ASSIGNED TASK
Print all of the records below again without a single difference.

Collected data

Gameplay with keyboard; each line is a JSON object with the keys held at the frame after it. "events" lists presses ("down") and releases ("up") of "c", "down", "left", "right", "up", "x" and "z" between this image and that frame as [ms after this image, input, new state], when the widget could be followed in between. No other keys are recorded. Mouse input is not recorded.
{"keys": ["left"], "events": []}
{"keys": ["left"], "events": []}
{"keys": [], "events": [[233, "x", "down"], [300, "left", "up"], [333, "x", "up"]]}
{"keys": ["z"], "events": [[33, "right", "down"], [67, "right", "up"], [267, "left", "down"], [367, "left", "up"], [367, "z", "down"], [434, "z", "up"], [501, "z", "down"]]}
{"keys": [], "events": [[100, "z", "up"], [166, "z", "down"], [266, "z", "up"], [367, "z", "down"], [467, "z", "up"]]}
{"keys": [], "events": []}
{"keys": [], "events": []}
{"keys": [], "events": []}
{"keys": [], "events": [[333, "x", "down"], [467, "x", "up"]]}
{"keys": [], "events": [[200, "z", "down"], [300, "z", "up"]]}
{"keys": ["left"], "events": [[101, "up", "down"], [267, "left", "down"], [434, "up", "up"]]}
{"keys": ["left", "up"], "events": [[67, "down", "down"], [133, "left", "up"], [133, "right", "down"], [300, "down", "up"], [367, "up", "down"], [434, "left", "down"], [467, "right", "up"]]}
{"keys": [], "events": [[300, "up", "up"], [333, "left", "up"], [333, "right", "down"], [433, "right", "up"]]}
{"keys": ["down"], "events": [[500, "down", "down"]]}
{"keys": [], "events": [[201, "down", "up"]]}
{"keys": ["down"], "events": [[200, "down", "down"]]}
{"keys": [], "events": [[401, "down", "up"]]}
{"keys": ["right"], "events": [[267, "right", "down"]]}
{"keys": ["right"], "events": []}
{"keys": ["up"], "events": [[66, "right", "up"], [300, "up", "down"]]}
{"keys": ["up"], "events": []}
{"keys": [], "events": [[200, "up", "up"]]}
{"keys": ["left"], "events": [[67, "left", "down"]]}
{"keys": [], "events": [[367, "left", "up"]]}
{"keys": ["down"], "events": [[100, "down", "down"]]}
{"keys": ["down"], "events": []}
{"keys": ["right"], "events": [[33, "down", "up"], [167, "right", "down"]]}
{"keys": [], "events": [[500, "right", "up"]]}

ANSWER BOX
Gameplay with keyboard; each line is a JSON object with the keys held at the frame after it. "events" lists presses ("down") and releases ("up") of "c", "down", "left", "right", "up", "x" and "z" between this image and that frame as [ms after this image, input, new state], when the widget could be followed in between. No other keys are recorded. Mouse input is not recorded.
{"keys": ["left"], "events": []}
{"keys": ["left"], "events": []}
{"keys": [], "events": [[233, "x", "down"], [300, "left", "up"], [333, "x", "up"]]}
{"keys": ["z"], "events": [[33, "right", "down"], [67, "right", "up"], [267, "left", "down"], [367, "left", "up"], [367, "z", "down"], [434, "z", "up"], [501, "z", "down"]]}
{"keys": [], "events": [[100, "z", "up"], [166, "z", "down"], [266, "z", "up"], [367, "z", "down"], [467, "z", "up"]]}
{"keys": [], "events": []}
{"keys": [], "events": []}
{"keys": [], "events": []}
{"keys": [], "events": [[333, "x", "down"], [467, "x", "up"]]}
{"keys": [], "events": [[200, "z", "down"], [300, "z", "up"]]}
{"keys": ["left"], "events": [[101, "up", "down"], [267, "left", "down"], [434, "up", "up"]]}
{"keys": ["left", "up"], "events": [[67, "down", "down"], [133, "left", "up"], [133, "right", "down"], [300, "down", "up"], [367, "up", "down"], [434, "left", "down"], [467, "right", "up"]]}
{"keys": [], "events": [[300, "up", "up"], [333, "left", "up"], [333, "right", "down"], [433, "right", "up"]]}
{"keys": ["down"], "events": [[500, "down", "down"]]}
{"keys": [], "events": [[201, "down", "up"]]}
{"keys": ["down"], "events": [[200, "down", "down"]]}
{"keys": [], "events": [[401, "down", "up"]]}
{"keys": ["right"], "events": [[267, "right", "down"]]}
{"keys": ["right"], "events": []}
{"keys": ["up"], "events": [[66, "right", "up"], [300, "up", "down"]]}
{"keys": ["up"], "events": []}
{"keys": [], "events": [[200, "up", "up"]]}
{"keys": ["left"], "events": [[67, "left", "down"]]}
{"keys": [], "events": [[367, "left", "up"]]}
{"keys": ["down"], "events": [[100, "down", "down"]]}
{"keys": ["down"], "events": []}
{"keys": ["right"], "events": [[33, "down", "up"], [167, "right", "down"]]}
{"keys": [], "events": [[500, "right", "up"]]}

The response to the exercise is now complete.